Exercise directions
For the entries below, repeat exactly each line starting with the one that contains "right wrist: (1009, 1168, -15)" and going on through the one that contains "right shoulder: (1144, 1105, -9)", and no others.

***** Provided information *****

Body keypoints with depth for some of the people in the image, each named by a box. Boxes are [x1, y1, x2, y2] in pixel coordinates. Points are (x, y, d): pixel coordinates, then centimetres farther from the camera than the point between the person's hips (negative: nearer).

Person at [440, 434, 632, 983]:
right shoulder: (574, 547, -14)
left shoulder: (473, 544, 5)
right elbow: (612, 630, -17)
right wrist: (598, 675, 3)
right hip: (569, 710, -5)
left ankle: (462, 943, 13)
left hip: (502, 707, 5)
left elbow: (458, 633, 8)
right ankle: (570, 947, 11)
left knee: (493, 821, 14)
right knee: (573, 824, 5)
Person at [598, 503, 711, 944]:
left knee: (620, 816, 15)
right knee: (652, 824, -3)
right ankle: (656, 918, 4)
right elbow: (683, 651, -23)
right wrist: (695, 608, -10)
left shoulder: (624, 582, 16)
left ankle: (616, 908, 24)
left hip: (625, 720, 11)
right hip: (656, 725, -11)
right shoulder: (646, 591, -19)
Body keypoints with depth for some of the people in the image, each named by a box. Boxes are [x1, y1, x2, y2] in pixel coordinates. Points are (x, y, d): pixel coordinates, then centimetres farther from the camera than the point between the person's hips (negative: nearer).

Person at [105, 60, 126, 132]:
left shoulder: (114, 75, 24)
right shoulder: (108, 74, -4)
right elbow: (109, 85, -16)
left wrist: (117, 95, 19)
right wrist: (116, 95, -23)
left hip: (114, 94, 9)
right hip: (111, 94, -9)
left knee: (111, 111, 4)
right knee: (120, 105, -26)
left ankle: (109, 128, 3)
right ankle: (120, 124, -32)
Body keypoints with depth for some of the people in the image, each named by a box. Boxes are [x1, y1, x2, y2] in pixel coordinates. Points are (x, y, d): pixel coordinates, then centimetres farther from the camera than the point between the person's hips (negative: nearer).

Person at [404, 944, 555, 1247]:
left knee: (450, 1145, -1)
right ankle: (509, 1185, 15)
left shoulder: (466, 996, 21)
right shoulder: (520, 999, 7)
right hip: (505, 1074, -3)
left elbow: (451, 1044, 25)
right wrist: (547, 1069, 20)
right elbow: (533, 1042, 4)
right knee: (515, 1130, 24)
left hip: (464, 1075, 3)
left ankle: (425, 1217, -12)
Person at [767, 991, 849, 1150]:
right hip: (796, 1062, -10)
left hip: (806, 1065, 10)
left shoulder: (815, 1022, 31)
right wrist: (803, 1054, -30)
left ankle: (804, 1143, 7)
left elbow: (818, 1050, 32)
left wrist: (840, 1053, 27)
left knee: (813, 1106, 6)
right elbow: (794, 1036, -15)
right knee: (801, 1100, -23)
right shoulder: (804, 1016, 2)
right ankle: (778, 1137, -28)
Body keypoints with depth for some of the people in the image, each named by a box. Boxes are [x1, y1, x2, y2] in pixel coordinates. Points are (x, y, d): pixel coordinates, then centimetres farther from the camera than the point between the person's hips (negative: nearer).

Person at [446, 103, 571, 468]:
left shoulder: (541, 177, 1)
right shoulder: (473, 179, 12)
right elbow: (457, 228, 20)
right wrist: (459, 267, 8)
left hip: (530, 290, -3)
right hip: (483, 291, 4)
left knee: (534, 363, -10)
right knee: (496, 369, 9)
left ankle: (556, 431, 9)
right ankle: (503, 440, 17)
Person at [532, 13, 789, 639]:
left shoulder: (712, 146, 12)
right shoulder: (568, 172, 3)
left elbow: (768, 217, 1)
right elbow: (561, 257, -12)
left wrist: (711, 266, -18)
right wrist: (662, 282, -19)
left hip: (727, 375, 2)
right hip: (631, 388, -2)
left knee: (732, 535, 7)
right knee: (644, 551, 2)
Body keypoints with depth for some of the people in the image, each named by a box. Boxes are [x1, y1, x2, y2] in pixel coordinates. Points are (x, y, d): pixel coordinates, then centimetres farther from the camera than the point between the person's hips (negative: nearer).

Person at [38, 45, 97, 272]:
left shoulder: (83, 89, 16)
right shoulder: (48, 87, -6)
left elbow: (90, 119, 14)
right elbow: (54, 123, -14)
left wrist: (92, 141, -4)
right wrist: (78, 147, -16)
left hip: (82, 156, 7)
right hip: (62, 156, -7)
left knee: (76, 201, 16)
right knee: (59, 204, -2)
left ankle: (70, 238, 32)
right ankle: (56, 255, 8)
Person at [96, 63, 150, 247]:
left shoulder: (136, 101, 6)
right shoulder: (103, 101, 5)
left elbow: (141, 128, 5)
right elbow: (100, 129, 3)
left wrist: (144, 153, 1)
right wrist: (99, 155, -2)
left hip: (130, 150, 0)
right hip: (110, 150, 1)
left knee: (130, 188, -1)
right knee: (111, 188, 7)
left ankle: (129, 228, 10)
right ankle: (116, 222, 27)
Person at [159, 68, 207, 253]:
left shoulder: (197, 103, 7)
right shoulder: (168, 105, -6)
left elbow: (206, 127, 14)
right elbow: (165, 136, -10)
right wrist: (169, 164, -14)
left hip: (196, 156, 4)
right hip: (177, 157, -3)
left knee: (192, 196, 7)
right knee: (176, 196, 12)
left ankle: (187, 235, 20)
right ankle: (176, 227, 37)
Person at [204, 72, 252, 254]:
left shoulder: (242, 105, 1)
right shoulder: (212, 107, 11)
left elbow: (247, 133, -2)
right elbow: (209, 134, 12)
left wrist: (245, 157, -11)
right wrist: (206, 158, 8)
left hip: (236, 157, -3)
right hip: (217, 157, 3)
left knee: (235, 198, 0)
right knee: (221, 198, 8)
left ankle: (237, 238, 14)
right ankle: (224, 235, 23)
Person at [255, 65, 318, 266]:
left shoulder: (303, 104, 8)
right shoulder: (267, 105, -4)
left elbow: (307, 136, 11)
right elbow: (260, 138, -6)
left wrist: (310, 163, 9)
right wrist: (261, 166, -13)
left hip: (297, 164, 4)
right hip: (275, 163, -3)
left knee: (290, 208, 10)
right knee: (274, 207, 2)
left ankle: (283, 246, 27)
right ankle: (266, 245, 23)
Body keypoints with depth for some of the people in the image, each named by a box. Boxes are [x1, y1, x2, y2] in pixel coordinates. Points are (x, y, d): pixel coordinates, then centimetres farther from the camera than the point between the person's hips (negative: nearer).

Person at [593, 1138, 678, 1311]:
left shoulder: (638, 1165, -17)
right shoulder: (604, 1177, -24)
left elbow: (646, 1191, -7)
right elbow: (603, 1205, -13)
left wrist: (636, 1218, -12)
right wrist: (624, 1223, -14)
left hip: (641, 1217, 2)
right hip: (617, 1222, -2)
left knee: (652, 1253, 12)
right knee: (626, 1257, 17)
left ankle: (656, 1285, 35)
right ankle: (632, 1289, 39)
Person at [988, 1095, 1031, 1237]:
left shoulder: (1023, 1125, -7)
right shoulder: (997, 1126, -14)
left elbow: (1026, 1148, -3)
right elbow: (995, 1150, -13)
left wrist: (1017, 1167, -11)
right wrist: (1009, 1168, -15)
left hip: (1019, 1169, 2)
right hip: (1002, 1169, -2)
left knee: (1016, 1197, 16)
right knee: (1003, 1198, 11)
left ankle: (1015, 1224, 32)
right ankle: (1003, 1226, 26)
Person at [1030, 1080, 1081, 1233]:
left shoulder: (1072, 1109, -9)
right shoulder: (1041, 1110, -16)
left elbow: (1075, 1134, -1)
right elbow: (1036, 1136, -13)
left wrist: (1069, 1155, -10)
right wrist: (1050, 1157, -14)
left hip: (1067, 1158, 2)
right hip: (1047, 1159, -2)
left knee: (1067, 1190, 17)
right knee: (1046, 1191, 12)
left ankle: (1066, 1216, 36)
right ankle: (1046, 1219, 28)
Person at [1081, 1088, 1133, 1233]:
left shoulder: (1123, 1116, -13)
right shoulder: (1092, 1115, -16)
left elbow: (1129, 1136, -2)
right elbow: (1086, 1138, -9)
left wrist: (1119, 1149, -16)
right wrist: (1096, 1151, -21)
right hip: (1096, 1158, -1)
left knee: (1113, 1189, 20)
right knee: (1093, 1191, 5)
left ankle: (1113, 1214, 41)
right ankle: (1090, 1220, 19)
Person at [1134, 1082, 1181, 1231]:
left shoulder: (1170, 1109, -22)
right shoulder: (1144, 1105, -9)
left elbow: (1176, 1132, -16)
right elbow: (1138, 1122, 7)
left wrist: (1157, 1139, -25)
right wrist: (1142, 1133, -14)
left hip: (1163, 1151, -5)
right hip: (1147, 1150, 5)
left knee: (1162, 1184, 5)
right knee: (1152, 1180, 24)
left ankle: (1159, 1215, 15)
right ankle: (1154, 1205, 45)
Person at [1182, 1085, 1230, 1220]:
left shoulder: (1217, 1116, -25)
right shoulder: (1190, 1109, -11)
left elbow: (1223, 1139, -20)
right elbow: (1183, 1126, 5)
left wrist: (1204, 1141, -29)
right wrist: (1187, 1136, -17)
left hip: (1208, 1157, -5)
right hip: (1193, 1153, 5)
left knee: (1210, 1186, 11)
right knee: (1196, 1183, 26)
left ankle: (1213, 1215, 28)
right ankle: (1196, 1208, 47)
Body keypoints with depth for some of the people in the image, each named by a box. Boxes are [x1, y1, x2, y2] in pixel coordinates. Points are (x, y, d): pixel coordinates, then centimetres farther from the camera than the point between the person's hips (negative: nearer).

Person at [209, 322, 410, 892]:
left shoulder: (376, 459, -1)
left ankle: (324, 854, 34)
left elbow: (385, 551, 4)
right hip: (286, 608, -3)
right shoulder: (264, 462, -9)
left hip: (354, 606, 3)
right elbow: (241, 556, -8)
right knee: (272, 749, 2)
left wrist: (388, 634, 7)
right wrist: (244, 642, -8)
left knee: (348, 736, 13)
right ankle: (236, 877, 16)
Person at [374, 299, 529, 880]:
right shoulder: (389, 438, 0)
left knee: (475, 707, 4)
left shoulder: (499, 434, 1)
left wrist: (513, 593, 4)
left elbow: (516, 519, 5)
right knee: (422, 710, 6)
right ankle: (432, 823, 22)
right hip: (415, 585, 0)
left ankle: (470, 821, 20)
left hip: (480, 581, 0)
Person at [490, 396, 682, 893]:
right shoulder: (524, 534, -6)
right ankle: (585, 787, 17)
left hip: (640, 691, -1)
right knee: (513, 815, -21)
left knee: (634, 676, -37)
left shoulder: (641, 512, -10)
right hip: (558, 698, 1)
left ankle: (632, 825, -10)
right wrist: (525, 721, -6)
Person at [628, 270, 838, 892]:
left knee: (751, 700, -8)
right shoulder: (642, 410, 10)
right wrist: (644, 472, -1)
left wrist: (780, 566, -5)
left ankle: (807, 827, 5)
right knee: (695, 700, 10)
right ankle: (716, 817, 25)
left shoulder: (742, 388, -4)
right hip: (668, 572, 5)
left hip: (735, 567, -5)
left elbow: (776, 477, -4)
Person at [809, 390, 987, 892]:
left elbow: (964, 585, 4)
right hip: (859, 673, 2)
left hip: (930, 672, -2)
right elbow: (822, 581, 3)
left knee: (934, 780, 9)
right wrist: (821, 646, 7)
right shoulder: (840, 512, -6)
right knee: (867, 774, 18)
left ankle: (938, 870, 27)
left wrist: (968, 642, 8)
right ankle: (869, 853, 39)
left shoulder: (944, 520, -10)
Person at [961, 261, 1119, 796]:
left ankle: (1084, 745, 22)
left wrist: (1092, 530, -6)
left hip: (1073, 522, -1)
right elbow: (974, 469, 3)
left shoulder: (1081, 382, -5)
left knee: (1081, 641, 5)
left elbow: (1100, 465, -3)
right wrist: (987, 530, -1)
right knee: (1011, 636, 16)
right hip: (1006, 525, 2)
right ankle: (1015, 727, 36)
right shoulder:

*****

Reply
right wrist: (1009, 1168, -15)
left hip: (1019, 1169, 2)
right hip: (1002, 1169, -2)
left knee: (1016, 1197, 16)
right knee: (1003, 1198, 11)
left ankle: (1015, 1224, 32)
right ankle: (1003, 1226, 26)
Person at [1030, 1080, 1081, 1233]:
left shoulder: (1072, 1109, -9)
right shoulder: (1041, 1110, -16)
left elbow: (1075, 1134, -1)
right elbow: (1036, 1136, -13)
left wrist: (1069, 1155, -10)
right wrist: (1050, 1157, -14)
left hip: (1067, 1158, 2)
right hip: (1047, 1159, -2)
left knee: (1067, 1190, 17)
right knee: (1046, 1191, 12)
left ankle: (1066, 1216, 36)
right ankle: (1046, 1219, 28)
Person at [1081, 1088, 1133, 1233]:
left shoulder: (1123, 1116, -13)
right shoulder: (1092, 1115, -16)
left elbow: (1129, 1136, -2)
right elbow: (1086, 1138, -9)
left wrist: (1119, 1149, -16)
right wrist: (1096, 1151, -21)
right hip: (1096, 1158, -1)
left knee: (1113, 1189, 20)
right knee: (1093, 1191, 5)
left ankle: (1113, 1214, 41)
right ankle: (1090, 1220, 19)
Person at [1134, 1082, 1181, 1231]:
left shoulder: (1170, 1109, -22)
right shoulder: (1144, 1105, -9)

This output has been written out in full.